Cestas, online l’edizione 2014 del Bilancio sociale

Il frutto di un percorso di riflessione sul lavoro svolto e sui risultati raggiunti, uno strumento di trasparenza per comunicare con gli stakeholder, dai finanziatori ai beneficiari, dai partner alla società civile in generale. È online la decima edizione del Bilancio sociale del Cestas, il documento che fa il punto sulle attività di cooperazione internazionale e di empowerment delle risorse umane condotte nel corso del 2013 dall’Italia alla Namibia, fino a Bolivia, Cile, Ecuador e Perù, con relativa rendicontazione economica certificata da un revisore esterno.

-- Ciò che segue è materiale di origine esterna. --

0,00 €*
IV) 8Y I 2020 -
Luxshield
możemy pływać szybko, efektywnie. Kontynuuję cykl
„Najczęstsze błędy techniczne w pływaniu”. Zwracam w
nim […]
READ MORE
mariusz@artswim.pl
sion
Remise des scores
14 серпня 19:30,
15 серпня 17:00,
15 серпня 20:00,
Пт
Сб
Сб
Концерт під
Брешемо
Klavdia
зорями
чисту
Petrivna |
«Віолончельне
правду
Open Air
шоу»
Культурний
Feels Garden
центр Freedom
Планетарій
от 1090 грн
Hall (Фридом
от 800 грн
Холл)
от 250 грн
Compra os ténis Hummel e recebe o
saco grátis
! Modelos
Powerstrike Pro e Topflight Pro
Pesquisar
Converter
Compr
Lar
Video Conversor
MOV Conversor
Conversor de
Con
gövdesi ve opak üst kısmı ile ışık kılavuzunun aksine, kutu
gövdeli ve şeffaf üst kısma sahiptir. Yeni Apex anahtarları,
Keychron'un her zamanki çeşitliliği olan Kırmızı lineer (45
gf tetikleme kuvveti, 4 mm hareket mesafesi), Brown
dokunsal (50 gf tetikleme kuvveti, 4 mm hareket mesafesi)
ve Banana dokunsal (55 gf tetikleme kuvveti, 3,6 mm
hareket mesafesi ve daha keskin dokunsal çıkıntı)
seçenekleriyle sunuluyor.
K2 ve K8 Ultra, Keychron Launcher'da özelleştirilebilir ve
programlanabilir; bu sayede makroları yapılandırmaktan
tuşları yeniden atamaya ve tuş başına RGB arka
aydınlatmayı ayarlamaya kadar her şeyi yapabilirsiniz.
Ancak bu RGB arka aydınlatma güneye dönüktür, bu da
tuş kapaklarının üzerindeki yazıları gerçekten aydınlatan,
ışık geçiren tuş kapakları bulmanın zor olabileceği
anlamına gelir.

“Cestas oggi vuole essere un punto d’incontro tra competenze specialistiche, un attore esperto e specializzato che realizza interventi a favore dell’accesso universale alla salute” scrive nell’introduzione il presidente Uber Alberti. Un attore dalla forte vocazione internazionale: “I dati che riportiamo nel Bilancio sociale danno la dimensione della nostra trasformazione” continua Alberti facendo riferimento tanto alla composizione del Consiglio d’amministrazione (“Su 4 membri solo uno è italiano”), quanto alle diverse sedi legali che il Cestas ha oggi nel mondo (nove), quanto, infine, all’origine dei fondi che alimentano l’attività dell’organizzazione.

Nel 2013, infatti, per la prima volta nella storia 35ennale del Cestas, i contributi esteri (quasi 1.540.000 euro) hanno superato e addirittura più che raddoppiato quelli italiani (circa 707mila euro): in percentuale, il 69% delle risorse è arrivato da oltre confine.

Oltre a essere online, il Bilancio sociale del Cestas è stato stampato in 100 copie su carta riciclata. Chi fosse interessato ad averne una copia cartacea può chiederla presso la sede bolognese in via Ranzani 13/15 F.